Rewrite the lines below as a numbered list, leaving out any blank lines.
DATA SUPPLIED start
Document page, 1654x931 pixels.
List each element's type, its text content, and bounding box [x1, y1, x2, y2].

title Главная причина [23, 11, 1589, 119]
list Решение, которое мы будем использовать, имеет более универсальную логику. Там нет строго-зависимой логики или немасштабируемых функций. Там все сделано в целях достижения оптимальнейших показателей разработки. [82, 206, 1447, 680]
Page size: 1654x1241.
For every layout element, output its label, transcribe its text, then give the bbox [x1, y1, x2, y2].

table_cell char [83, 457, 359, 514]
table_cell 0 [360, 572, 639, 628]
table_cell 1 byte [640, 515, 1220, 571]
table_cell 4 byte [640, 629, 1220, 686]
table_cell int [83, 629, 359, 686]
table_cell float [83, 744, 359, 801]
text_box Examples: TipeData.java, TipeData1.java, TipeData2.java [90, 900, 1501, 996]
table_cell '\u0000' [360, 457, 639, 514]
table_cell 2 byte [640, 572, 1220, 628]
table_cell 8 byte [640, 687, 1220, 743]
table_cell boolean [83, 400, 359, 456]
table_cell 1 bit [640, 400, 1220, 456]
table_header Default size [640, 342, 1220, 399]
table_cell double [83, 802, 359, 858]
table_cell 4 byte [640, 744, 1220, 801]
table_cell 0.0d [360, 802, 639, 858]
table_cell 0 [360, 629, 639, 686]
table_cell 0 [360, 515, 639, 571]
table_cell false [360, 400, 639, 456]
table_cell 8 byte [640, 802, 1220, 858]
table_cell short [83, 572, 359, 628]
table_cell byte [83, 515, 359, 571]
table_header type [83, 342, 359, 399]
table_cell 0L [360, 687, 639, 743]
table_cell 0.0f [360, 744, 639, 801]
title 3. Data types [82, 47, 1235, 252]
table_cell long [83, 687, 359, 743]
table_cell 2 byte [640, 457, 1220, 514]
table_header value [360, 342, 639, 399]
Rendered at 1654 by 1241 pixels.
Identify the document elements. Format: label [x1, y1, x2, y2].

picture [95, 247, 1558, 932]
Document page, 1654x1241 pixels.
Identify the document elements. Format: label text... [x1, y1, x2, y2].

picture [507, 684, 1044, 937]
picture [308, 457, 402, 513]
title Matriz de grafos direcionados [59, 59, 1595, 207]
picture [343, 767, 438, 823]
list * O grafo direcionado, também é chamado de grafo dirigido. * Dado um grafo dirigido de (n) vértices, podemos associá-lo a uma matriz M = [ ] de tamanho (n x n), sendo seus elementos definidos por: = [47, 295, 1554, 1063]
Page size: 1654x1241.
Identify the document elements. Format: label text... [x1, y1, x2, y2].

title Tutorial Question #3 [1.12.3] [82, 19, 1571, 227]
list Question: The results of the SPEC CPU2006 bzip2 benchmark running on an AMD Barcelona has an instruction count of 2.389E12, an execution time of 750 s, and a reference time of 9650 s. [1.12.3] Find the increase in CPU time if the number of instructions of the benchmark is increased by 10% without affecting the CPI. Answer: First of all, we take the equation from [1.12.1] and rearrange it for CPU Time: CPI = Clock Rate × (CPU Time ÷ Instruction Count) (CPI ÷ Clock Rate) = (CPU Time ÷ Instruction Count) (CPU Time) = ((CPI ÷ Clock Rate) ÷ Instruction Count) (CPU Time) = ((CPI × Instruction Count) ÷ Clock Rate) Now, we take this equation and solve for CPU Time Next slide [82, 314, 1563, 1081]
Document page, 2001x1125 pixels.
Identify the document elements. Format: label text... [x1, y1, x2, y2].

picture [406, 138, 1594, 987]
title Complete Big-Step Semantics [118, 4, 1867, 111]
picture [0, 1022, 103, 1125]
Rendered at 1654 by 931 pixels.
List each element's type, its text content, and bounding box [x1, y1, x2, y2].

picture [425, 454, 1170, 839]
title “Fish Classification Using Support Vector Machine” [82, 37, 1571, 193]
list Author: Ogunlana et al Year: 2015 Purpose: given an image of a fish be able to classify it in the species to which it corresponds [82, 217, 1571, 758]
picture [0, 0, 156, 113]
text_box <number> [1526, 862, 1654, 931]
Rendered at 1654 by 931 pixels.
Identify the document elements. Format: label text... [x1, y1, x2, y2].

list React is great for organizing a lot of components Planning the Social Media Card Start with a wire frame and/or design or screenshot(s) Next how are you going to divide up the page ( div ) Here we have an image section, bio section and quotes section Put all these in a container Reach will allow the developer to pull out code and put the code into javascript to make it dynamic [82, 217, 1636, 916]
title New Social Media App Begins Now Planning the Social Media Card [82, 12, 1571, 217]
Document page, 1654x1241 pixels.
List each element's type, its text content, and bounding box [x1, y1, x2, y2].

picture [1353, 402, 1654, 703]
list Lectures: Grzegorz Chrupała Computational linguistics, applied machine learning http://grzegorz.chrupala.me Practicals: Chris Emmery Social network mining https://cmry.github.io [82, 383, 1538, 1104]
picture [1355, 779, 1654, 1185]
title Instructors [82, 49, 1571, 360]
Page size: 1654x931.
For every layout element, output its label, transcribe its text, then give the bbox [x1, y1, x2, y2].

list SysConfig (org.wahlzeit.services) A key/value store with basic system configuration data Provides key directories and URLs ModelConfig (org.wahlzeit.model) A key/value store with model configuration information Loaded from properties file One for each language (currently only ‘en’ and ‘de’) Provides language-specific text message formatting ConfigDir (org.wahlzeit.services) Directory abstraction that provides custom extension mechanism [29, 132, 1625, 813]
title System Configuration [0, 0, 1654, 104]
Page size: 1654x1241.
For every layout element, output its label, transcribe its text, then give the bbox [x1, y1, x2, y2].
DATA SUPPLIED end
▸ REPLY TO THE EXERCISE:
1. Document page, 1654x931 pixels.
2. List each element's type, its text content, and bounding box [x1, y1, x2, y2].
3. title Главная причина [23, 11, 1589, 119]
4. list Решение, которое мы будем использовать, имеет более универсальную логику. Там нет строго-зависимой логики или немасштабируемых функций. Там все сделано в целях достижения оптимальнейших показателей разработки. [82, 206, 1447, 680]
5. Page size: 1654x1241.
6. For every layout element, output its label, transcribe its text, then give the bbox [x1, y1, x2, y2].
7. table_cell char [83, 457, 359, 514]
8. table_cell 0 [360, 572, 639, 628]
9. table_cell 1 byte [640, 515, 1220, 571]
10. table_cell 4 byte [640, 629, 1220, 686]
11. table_cell int [83, 629, 359, 686]
12. table_cell float [83, 744, 359, 801]
13. text_box Examples: TipeData.java, TipeData1.java, TipeData2.java [90, 900, 1501, 996]
14. table_cell '\u0000' [360, 457, 639, 514]
15. table_cell 2 byte [640, 572, 1220, 628]
16. table_cell 8 byte [640, 687, 1220, 743]
17. table_cell boolean [83, 400, 359, 456]
18. table_cell 1 bit [640, 400, 1220, 456]
19. table_header Default size [640, 342, 1220, 399]
20. table_cell double [83, 802, 359, 858]
21. table_cell 4 byte [640, 744, 1220, 801]
22. table_cell 0.0d [360, 802, 639, 858]
23. table_cell 0 [360, 629, 639, 686]
24. table_cell 0 [360, 515, 639, 571]
25. table_cell false [360, 400, 639, 456]
26. table_cell 8 byte [640, 802, 1220, 858]
27. table_cell short [83, 572, 359, 628]
28. table_cell byte [83, 515, 359, 571]
29. table_header type [83, 342, 359, 399]
30. table_cell 0L [360, 687, 639, 743]
31. table_cell 0.0f [360, 744, 639, 801]
32. title 3. Data types [82, 47, 1235, 252]
33. table_cell long [83, 687, 359, 743]
34. table_cell 2 byte [640, 457, 1220, 514]
35. table_header value [360, 342, 639, 399]
36. Rendered at 1654 by 1241 pixels.
37. Identify the document elements. Format: label [x1, y1, x2, y2].
38. picture [95, 247, 1558, 932]
39. Document page, 1654x1241 pixels.
40. Identify the document elements. Format: label text... [x1, y1, x2, y2].
41. picture [507, 684, 1044, 937]
42. picture [308, 457, 402, 513]
43. title Matriz de grafos direcionados [59, 59, 1595, 207]
44. picture [343, 767, 438, 823]
45. list * O grafo direcionado, também é chamado de grafo dirigido. * Dado um grafo dirigido de (n) vértices, podemos associá-lo a uma matriz M = [ ] de tamanho (n x n), sendo seus elementos definidos por: = [47, 295, 1554, 1063]
46. Page size: 1654x1241.
47. Identify the document elements. Format: label text... [x1, y1, x2, y2].
48. title Tutorial Question #3 [1.12.3] [82, 19, 1571, 227]
49. list Question: The results of the SPEC CPU2006 bzip2 benchmark running on an AMD Barcelona has an instruction count of 2.389E12, an execution time of 750 s, and a reference time of 9650 s. [1.12.3] Find the increase in CPU time if the number of instructions of the benchmark is increased by 10% without affecting the CPI. Answer: First of all, we take the equation from [1.12.1] and rearrange it for CPU Time: CPI = Clock Rate × (CPU Time ÷ Instruction Count) (CPI ÷ Clock Rate) = (CPU Time ÷ Instruction Count) (CPU Time) = ((CPI ÷ Clock Rate) ÷ Instruction Count) (CPU Time) = ((CPI × Instruction Count) ÷ Clock Rate) Now, we take this equation and solve for CPU Time Next slide [82, 314, 1563, 1081]
50. Document page, 2001x1125 pixels.
51. Identify the document elements. Format: label text... [x1, y1, x2, y2].
52. picture [406, 138, 1594, 987]
53. title Complete Big-Step Semantics [118, 4, 1867, 111]
54. picture [0, 1022, 103, 1125]
55. Rendered at 1654 by 931 pixels.
56. List each element's type, its text content, and bounding box [x1, y1, x2, y2].
57. picture [425, 454, 1170, 839]
58. title “Fish Classification Using Support Vector Machine” [82, 37, 1571, 193]
59. list Author: Ogunlana et al Year: 2015 Purpose: given an image of a fish be able to classify it in the species to which it corresponds [82, 217, 1571, 758]
60. picture [0, 0, 156, 113]
61. text_box <number> [1526, 862, 1654, 931]
62. Rendered at 1654 by 931 pixels.
63. Identify the document elements. Format: label text... [x1, y1, x2, y2].
64. list React is great for organizing a lot of components Planning the Social Media Card Start with a wire frame and/or design or screenshot(s) Next how are you going to divide up the page ( div ) Here we have an image section, bio section and quotes section Put all these in a container Reach will allow the developer to pull out code and put the code into javascript to make it dynamic [82, 217, 1636, 916]
65. title New Social Media App Begins Now Planning the Social Media Card [82, 12, 1571, 217]
66. Document page, 1654x1241 pixels.
67. List each element's type, its text content, and bounding box [x1, y1, x2, y2].
68. picture [1353, 402, 1654, 703]
69. list Lectures: Grzegorz Chrupała Computational linguistics, applied machine learning http://grzegorz.chrupala.me Practicals: Chris Emmery Social network mining https://cmry.github.io [82, 383, 1538, 1104]
70. picture [1355, 779, 1654, 1185]
71. title Instructors [82, 49, 1571, 360]
72. Page size: 1654x931.
73. For every layout element, output its label, transcribe its text, then give the bbox [x1, y1, x2, y2].
74. list SysConfig (org.wahlzeit.services) A key/value store with basic system configuration data Provides key directories and URLs ModelConfig (org.wahlzeit.model) A key/value store with model configuration information Loaded from properties file One for each language (currently only ‘en’ and ‘de’) Provides language-specific text message formatting ConfigDir (org.wahlzeit.services) Directory abstraction that provides custom extension mechanism [29, 132, 1625, 813]
75. title System Configuration [0, 0, 1654, 104]
76. Page size: 1654x1241.
77. For every layout element, output its label, transcribe its text, then give the bbox [x1, y1, x2, y2].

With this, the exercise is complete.